Stutiferas Navis
Stultifera Navis –
(série de 32 pinturas, acrílica\óleo s\telas
– 0,55 X 0,60 cm - executadas em 2014)
Nas matinês de
domingo havia um seriado em que um personagem ficava imobilizado em uma mesa e
apenas uma gota d’água pingava ritmicamente em sua testa até levá-lo a loucura.
Não sei como era chamada (ou se tem nome) esse tipo de tortura, mas em minha
cidade, junto a amigos que comigo viram esse filme, ela passou a ser denominada
de “Tortura Chinesa”. Se estávamos acostumados a ver nesses seriados o mocinho
amarrado com um pêndulo navalha balançando sobre ele, ou diante de uma serra
elétrica estridente, ou preso entre paredes que movimentavam como uma prensa,
por que essa “doce” tortura do pingo d’água me marcou tão profundamente? Creio
que é porque as outras formas de torturas a morte era o destino e, na “Tortura
Chinesa”, o destino era a loucura. A monotonia e a repetição retirando a
possibilidade de viver. Por várias vezes já consertei torneiras que pingavam
durante a noite atrapalhando o sono; parei tic-tac de relógios; mudei de
poltrona no cinema quando alguém atormentado, assentado atrás, dá constantes chutinhos
na cadeira da frente. Para mim mantras e terços nunca me levarão ao Nirvana. Ao
contrário: levam-me ao inferno. A repetição rítmica, ao me espreitar,
apodera-se de mim enfiando sua carapuça monstruosa de um animal delirante.
Nesse momento escapo da domesticação dos valores e de seus símbolos e fico
fascinado pela desordem, pelo furor, pelas impossibilidades e pela raiva
obscura. Uma loucura estéril passa a residir no meu coração e grita alto como
uma arara no cio.
Agora, em busca de
meus segredos, descubro minhas figuras fantásticas. Uma profusão cavalariça de
pernas e cabeças se transformando em embarcações e vejo-me deslizando pelo rio
Reno, passageiro da Stultifera Navis,
apinhada de loucos, bêbados, vagabundos e, até mesmo, dos patetas da cidade.
Junto a mim está Sebastian Brant, um poeta, que relata em versos uma alegoria
da nossa viagem a Norragônia, o Paraíso dos Loucos.
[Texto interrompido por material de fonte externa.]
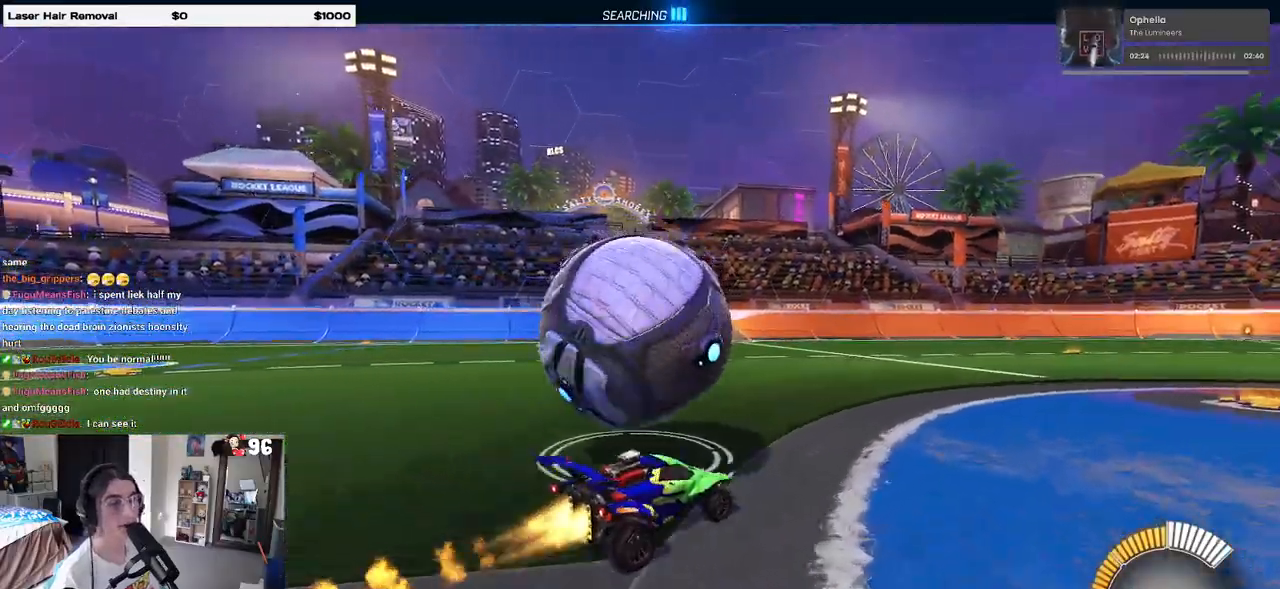
{"buttons": [], "left_stick": "left", "right_stick": "center", "events": [[117, "left_stick", "center"], [350, "R1", "up"], [350, "left_stick", "left"]]}
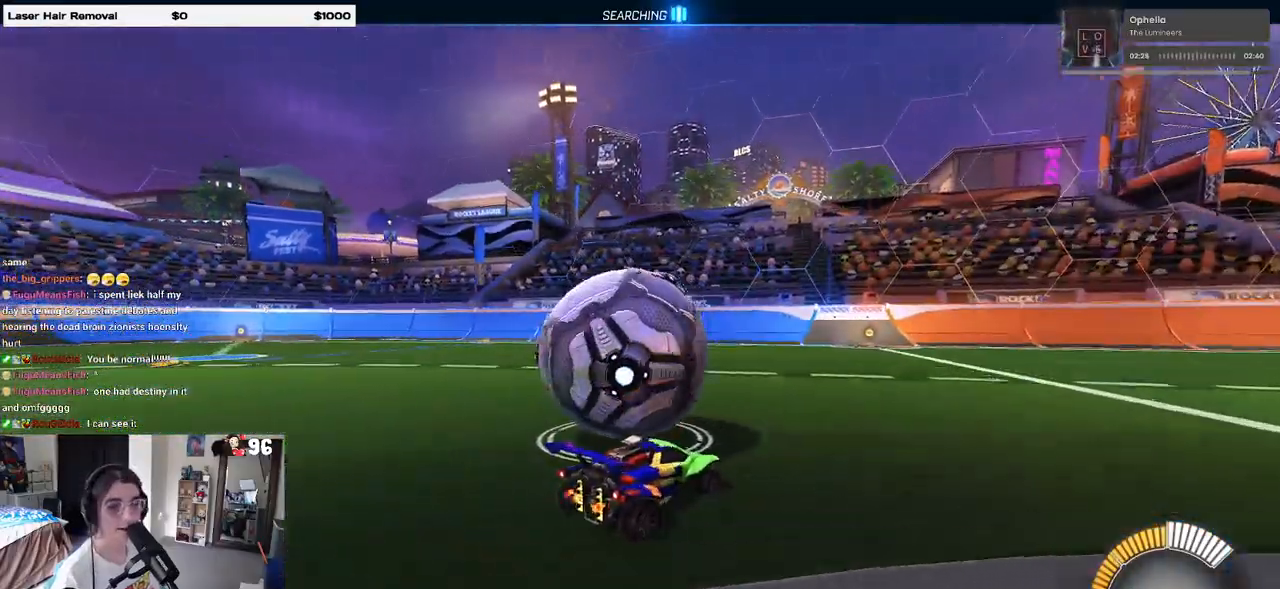
{"buttons": [], "left_stick": "center", "right_stick": "center", "events": [[150, "left_stick", "center"], [217, "R1", "down"], [333, "left_stick", "left"], [450, "R1", "up"], [500, "left_stick", "center"]]}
A lotação dessa nave é o inventário de 110
vícios morais capazes de nos levar a loucura.
E esses meus
desenhos são o inventário da minha rotina de artista, preso a zona da tela
branca, a qual não me oferece nenhuma resposta, pois respostas pressupõem
decepções.
Sei que a
repetição é uma tortura e eu me vejo torturado constantemente;
sei que fiz essa
viagem tendo como companheiro o gravador Burgkmair;
sei que Foucault
andou dando uns palpites;
sei que, por
contradição, esses desenhos aprisionados nessas telas fazem parte de um jogo
contínuo de repetições a procura de abrigo;
sei que Bosch
também navegou nessa mesma nave, também a procura de abrigo;
sei que a
matemática ainda não se escapou da sua rotina repetitiva;
sei que a
realidade é seca, chapada e estanque e é como beijar uma parede branca;
sei também que o et cetera é o meu maior desejo de
acontecimentos;
sei que não sou
inteiro nem monolítico e nem tenho ponto de apoio;
e sei, também, que
gosto de apagar pistas visíveis e inseminar metáforas,
que tenho
necessidade genética de ser contra;
de ser
escorregadio quinem quiabo;
de ser o que não
sou e do que sou;
de rastejar em
subsolos;
de ler com os
olhos analfabetos teses em braile;
de ser um número
primo;
de me estender,
expandir, de esconder e de me perder
e se essas
pinturas acontecem é porque como minha placenta todos os dias, ad infinitu.
Série exposta na Biblioteca Central da UFMG em Setembro de 2014.
Pinturas em acrílica sobre tela coladas em mdf.